Denys Poshyvanyk is an Associate Professor and a Graduate Director in the Computer Science Department at William and Mary (see W&M by numbers) where he leads SEMERU research group. He received his Ph.D. from Wayne State University, where he was advised by Dr. Andrian Marcus. His current research is in the area of software engineering, evolution and maintenance, program comprehension, mobile app (Android) development, maintenance and testing, reverse engineering, repository mining, source code analysis, traceability, performance testing, reuse. His papers received several Best Paper Awards at ICPC’06, ICPC’07, ICSM’10, SCAM’10, ICSM’13 and ACM SIGSOFT Distinguished Paper Awards at ASE’13, ICSE’15, ESEC/FSE’15, ICPC’16 and ASE’17. He also received the Most Influential Paper Awards at ICSME’16 and ICPC’17. He is a recipient of the NSF CAREER award (2013). Currently, he serves on the steering committee of the IEEE International Conference on Software Maintenance and Evolution (ICSME). He also served as a PC Co-chair for ICSME’16, ICPC’13, WCRE’12, and WCRE’11. He currently serves on the editorial board of IEEE Transactions on Software Engineering (TSE), Empirical Software Engineering Journal (EMSE, Springer) and Journal of Software: Evolution and Process (JSEP, Wiley).
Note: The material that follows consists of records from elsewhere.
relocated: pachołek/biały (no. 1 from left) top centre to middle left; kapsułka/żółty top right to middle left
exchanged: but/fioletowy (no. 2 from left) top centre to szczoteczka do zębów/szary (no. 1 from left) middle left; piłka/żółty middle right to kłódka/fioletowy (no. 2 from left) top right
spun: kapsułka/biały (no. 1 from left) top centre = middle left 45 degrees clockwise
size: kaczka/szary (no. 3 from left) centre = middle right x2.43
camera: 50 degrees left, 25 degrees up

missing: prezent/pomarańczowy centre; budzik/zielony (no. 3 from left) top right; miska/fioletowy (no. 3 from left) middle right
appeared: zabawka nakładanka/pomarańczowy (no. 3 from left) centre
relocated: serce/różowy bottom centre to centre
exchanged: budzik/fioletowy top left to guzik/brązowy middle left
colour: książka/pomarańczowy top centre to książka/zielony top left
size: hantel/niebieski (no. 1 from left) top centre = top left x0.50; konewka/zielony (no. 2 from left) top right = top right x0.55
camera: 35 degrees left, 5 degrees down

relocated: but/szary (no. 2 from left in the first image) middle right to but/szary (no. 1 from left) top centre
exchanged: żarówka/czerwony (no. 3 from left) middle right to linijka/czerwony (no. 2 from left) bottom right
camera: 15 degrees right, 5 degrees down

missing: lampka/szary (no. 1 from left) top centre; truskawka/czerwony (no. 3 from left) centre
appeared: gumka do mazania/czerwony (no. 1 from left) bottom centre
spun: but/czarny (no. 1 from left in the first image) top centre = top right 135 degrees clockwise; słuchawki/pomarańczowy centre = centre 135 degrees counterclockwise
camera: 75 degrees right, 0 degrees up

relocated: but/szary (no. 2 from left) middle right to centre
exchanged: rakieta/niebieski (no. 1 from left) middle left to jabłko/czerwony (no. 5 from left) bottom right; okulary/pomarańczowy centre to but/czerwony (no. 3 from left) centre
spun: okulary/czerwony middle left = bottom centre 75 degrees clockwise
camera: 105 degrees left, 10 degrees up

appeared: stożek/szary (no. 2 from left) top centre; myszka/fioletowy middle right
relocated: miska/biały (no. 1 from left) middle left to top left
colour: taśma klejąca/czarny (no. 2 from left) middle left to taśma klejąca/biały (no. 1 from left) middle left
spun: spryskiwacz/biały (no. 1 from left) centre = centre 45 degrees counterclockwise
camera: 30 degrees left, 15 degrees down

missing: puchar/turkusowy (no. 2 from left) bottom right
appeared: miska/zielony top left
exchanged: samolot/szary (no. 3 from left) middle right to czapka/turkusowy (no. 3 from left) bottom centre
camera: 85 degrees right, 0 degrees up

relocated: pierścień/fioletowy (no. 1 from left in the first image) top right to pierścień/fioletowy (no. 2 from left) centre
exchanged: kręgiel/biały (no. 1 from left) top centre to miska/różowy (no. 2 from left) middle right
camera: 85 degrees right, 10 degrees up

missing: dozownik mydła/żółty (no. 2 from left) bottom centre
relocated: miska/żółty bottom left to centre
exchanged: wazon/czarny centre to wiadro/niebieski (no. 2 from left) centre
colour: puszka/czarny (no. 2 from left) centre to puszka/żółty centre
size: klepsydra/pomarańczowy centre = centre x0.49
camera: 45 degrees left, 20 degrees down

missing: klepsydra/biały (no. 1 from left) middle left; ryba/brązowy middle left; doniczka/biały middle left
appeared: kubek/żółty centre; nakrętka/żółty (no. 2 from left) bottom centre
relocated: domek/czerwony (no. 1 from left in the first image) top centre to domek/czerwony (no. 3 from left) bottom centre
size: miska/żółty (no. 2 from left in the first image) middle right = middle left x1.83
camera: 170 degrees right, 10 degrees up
Jason Schlessman is a software engineer on the radanalytics.io team at Red Hat, with a focus on intelligent applications. Prior to joining Red Hat in 2017 Jason developed activity classifiers at scale as well as retention rate improvement via intelligent interventions.


Paolo Tonella is head of the Software Engineering Research Unit at Fondazione Bruno Kessler (FBK), in Trento, Italy. He is also Honorary Professor at University College London (UCL). He received his PhD degree in Software Engineering from the University of Padova, in 1999, with the thesis “Code Analysis in Support to Software Maintenance”. In 2011 he was awarded the ICSE 2001 MIP (Most Influential Paper) award, for his paper: “Analysis and Testing of Web Applications”. He is the author of “Reverse Engineering of Object Oriented Code”, Springer, 2005, and of “Evolutionary Testing of Classes”, ISSTA 2004. Paolo Tonella was Program Chair of ICSM 2011 and ICPC 2007; General Chair of ISSTA 2010 and ICSM 2012. He is/was associate editor of TOSEM/TSE and he is in the editorial board of EMSE and JSEP. His current research interests include code analysis, web testing, search based test case generation and the test oracle problem.